### Opgave
Zet deze zin uit het vonnis om in het Engels: "JBM is op 9 januari 2015 begonnen met het uitvoeren van de werkzaamheden op grond van de raamovereenkomst."

### Documentfragment
Uitspraak Nº C/10/504343 / KG ZA 16-693. Rechtbank Rotterdam, 2016-09-08

ECLIECLI:NL:RBROT:2016:10202
Docket NumberC/10/504343 / KG ZA 16-693
Date08 Septiembre 2016

vonnis

RECHTBANK ROTTERDAM

Team handel

zaaknummer / rolnummer: C/10/504343 / KG ZA 16-693

Vonnis in kort geding van 8 september 2016

in de zaak van

de besloten vennootschap met beperkte aansprakelijkheid

JBM KOERIERS B.V.,

gevestigd te Leiden,

eiseres,

advocaat mr. P.D. van der Kooi te Leiden,

tegen

de publiekrechtelijke rechtspersoon

GEMEENTE ROTTERDAM,

zetelend te Rotterdam,

gedaagde,

advocaat mr. J.M. Dijkman-Uulders te Rotterdam.

Partijen zullen hierna JBM en de Gemeente genoemd worden.

1 De procedure
1.1.

Het verloop van de procedure blijkt uit:

  • -

    de dagvaarding

  • -

    de producties van JBM

  • -

    de producties van de Gemeente

  • -

    de mondelinge behandeling op 25 augustus 2016

  • -

    de pleitnota van JBM

  • -

    de pleitnota van de Gemeente.

1.2.

Ten slotte is vonnis bepaald.

2 De feiten
2.1.

In maart 2014 is de Gemeente een Europese openbare aanbesteding gestart voor Postdiensten gericht op postcollectie en -bezorging, met projectnummer 2014.DBO.1.005.

De aanbesteding was verdeeld in drie percelen. Met JBM is een raamovereenkomst gesloten voor perceel 3 ‘postpakketten’.

2.2.

JBM is op 9 januari 2015 begonnen met het uitvoeren van de werkzaamheden op grond van de raamovereenkomst.
JBM heeft de Gemeente facturen gestuurd, waaronder facturen waarop zij per poststuk per dag en per locatie een tarief van € 8,28 in rekening brengt.

2.3.

Bij brief van 29 april 2016 heeft de Gemeente aan JBM, kort gezegd, bericht dat zij – zoals eerder ook reeds in e-mails en mondeling was aangegeven – meende dat JBM maandelijks een te hoog bedrag in rekening bracht, omdat niet was overeengekomen dat per poststuk per dag en per locatie een tarief in rekening zou worden gebracht, maar dat het bedrag van € 3,71 gold als overeengekomen per dag per locatie, los van het aantal pakketten of poststukken dat werd opgehaald.

3 Het geschil
3.1.

JBM vordert samengevat – bij vonnis uitvoerbaar bij voorraad:

primair

  • -

    veroordeling van de Gemeente tot betaling van € 267.639,69, vermeerderd met de wettelijke handelsrente vanaf 23 mei 2016,

  • -

    alsmede nakoming van de raamovereenkomst, in het bijzonder door tijdige betaling van facturen;

subsidiair:

- veroordeling van de Gemeente tot betaling van € 200.000,00 als voorschot op de nu en in de toekomst opeisbare facturen en op reeds nu en in de toekomst verschuldigde wettelijke handelsrente;

primair en subsidiair:

de Gemeente te veroordelen in de kosten.

### Bronmateriaal
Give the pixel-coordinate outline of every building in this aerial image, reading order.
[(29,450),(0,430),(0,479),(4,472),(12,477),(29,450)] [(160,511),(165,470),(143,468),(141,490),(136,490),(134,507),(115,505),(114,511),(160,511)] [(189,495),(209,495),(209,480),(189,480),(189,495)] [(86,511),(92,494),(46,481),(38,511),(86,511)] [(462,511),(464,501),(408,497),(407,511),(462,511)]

### Resultaat
On January 9, 2015, JBM began performing the work under the framework agreement.